PROVIDED DATA -

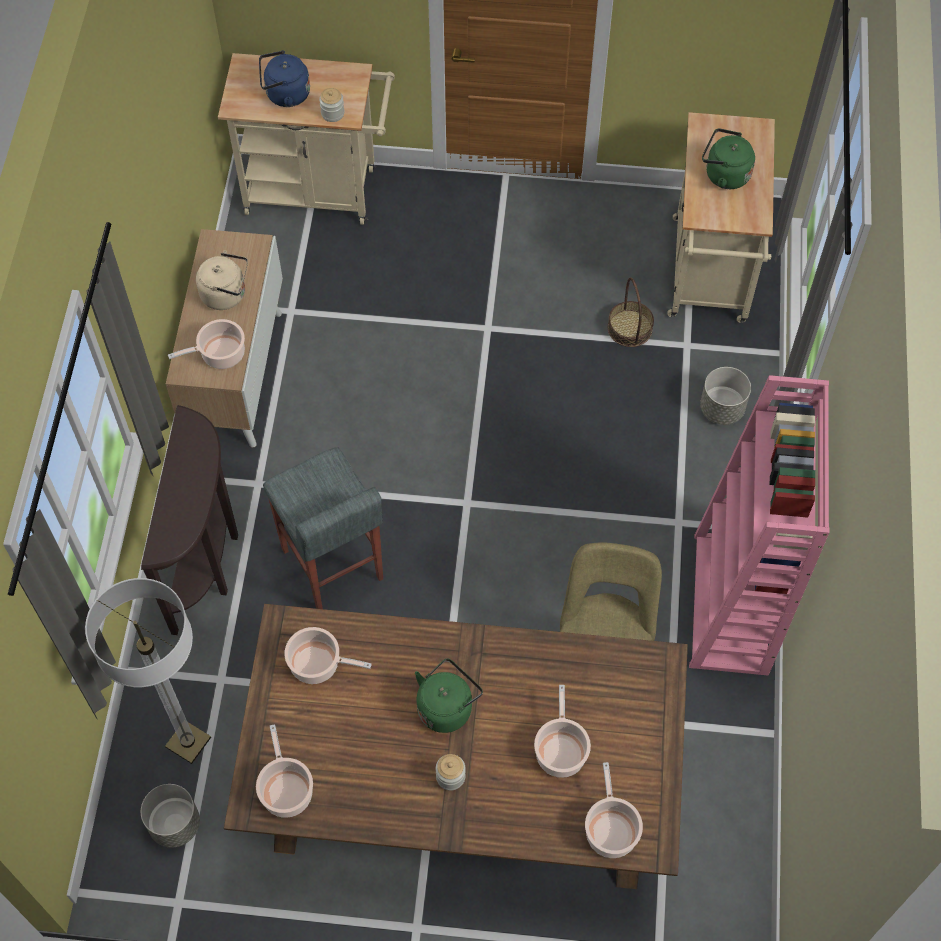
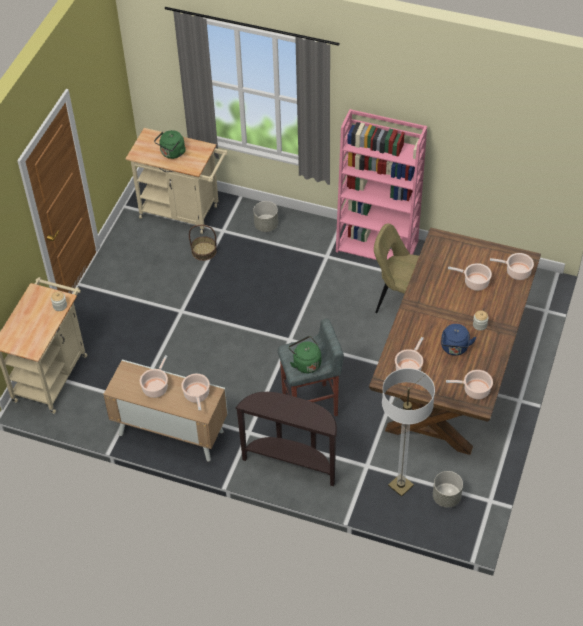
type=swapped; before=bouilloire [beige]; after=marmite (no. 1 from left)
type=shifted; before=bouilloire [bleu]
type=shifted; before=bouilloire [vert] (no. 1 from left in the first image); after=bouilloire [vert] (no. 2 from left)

EXERCISE AIM - Without the pictures, repeat the listing above exactly.

TASK SOLUTION -
type=swapped; before=bouilloire [beige]; after=marmite (no. 1 from left)
type=shifted; before=bouilloire [bleu]
type=shifted; before=bouilloire [vert] (no. 1 from left in the first image); after=bouilloire [vert] (no. 2 from left)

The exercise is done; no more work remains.